Over the next two years, courts are expected to award billions of dollars in drug company settlements or legal judgments related to the opioid crisis. We have been here before. In the 1998 Tobacco Master Settlement, large portions of the awards were intended for prevention and to address the harm done to children. In reality, of the $27 billion in settlement money that states will collect in FY2020, just $740 million — less than 3% — will go toward helping people quit and keeping kids from smoking.
In 2017, more than 2 million children were directly affected by the opioid crisis. More than half of them lived with at least one parent suffering opioid use disorder. Another quarter-million had a parent die from an overdose. In addition, the rates of children entering foster care have skyrocketed, mostly as a result of the epidemic.
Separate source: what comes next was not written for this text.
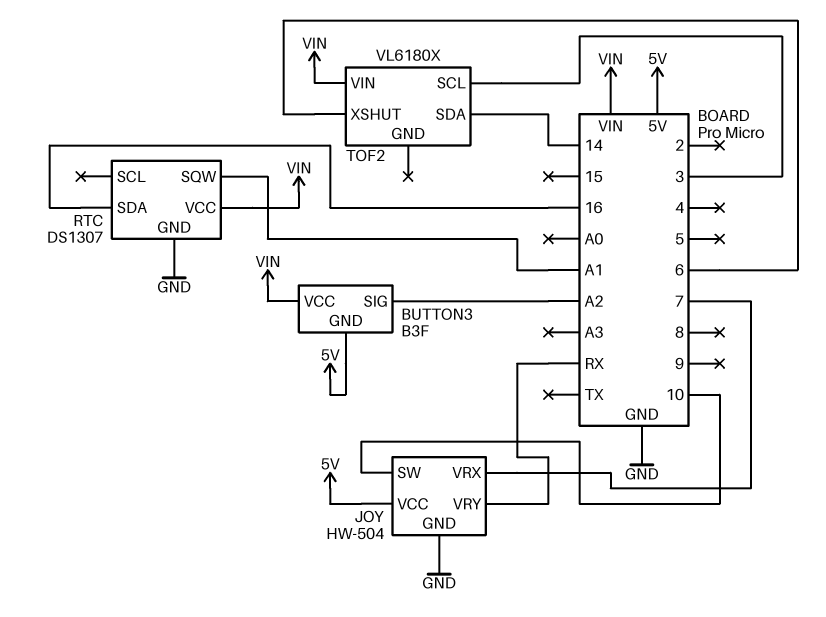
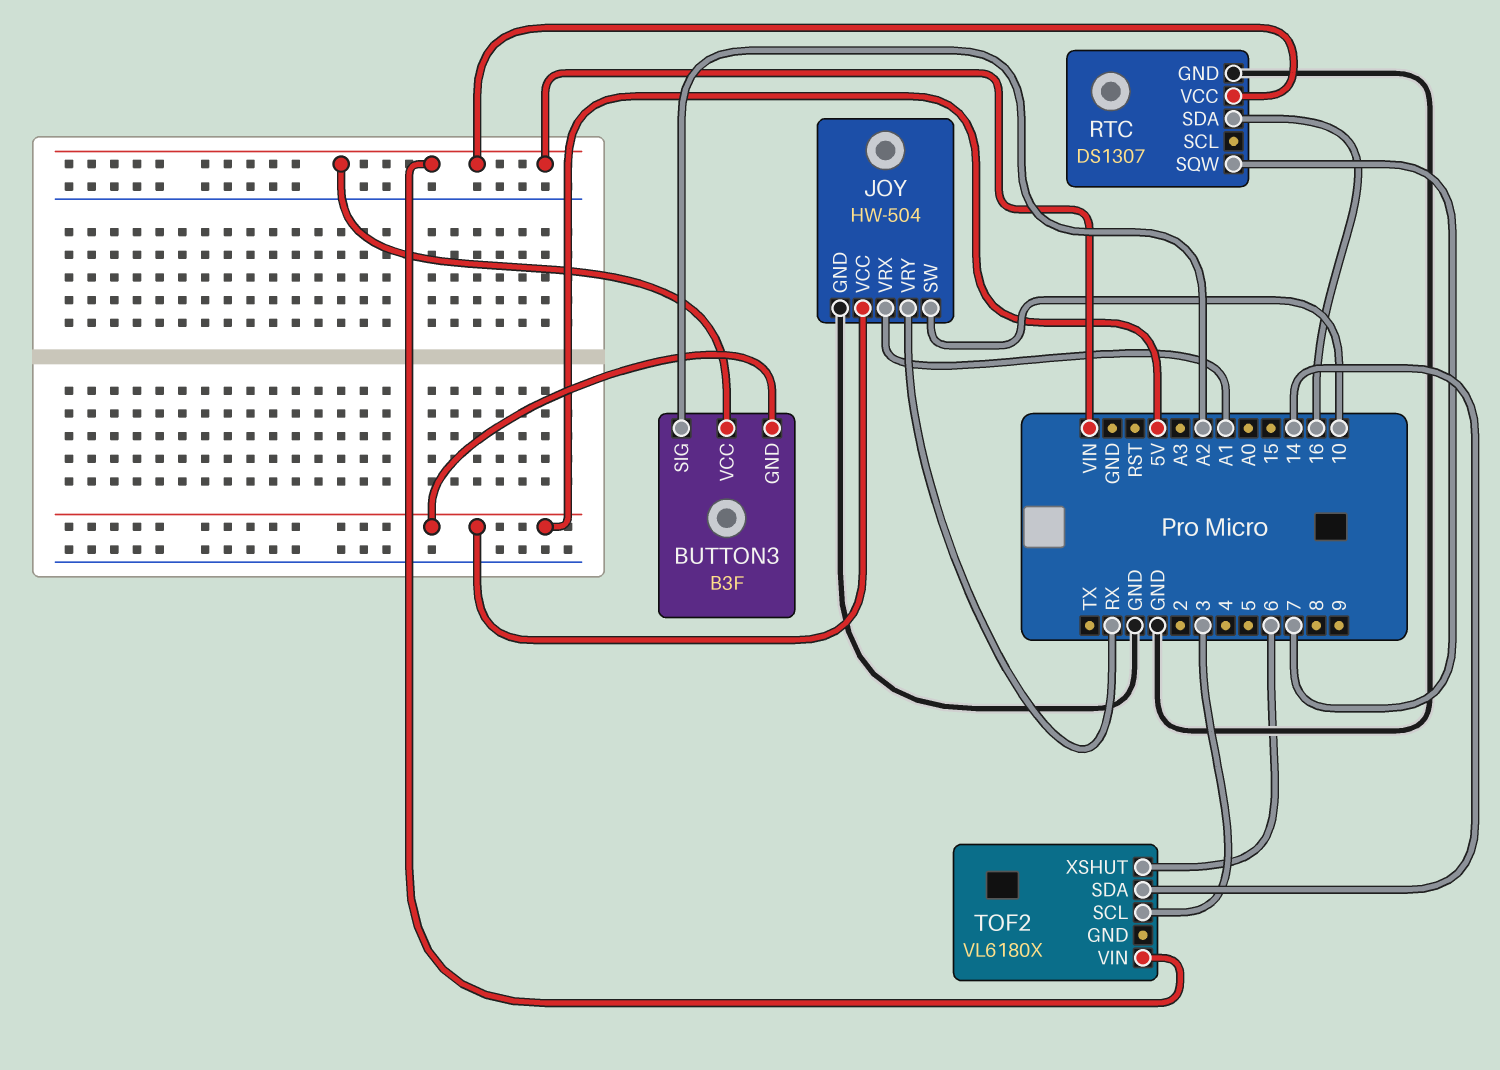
JOY pin VRX: 7 -> A1
RTC pin SQW: A1 -> 7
First Focus on Children convened nearly 2 dozen experts, advocates, and professionals this month to discuss strategies to ensure that children receive their fair share of any settlement money. Over the next few weeks, the group will compile recommendations for State Attorneys General and other key players on where funds are most needed and how to best administer them.
Here are some of the reasons that children need drug money:
- More than 500 children die every year from opioid poisoning.
- Every 15 minutes a baby is born addicted.
- In 2014, 32,000 babies were born addicted – a 500% increase over a decade earlier.
- Caring for babies born with opioid addiction cost more than a half-billion dollars in 2016.
- More than 400,000 children are in foster care. 36% of them are there because of parental drug use.
- In 2017, the rate of children entering foster care due to parental drug use rose for the sixth consecutive year.
- The number of children admitted to hospitals for opioid overdoses nearly doubled from 2004 to 2015.
- Of the hundreds of state and federal initiatives enacted to contain the opioid crisis, almost none focus on children.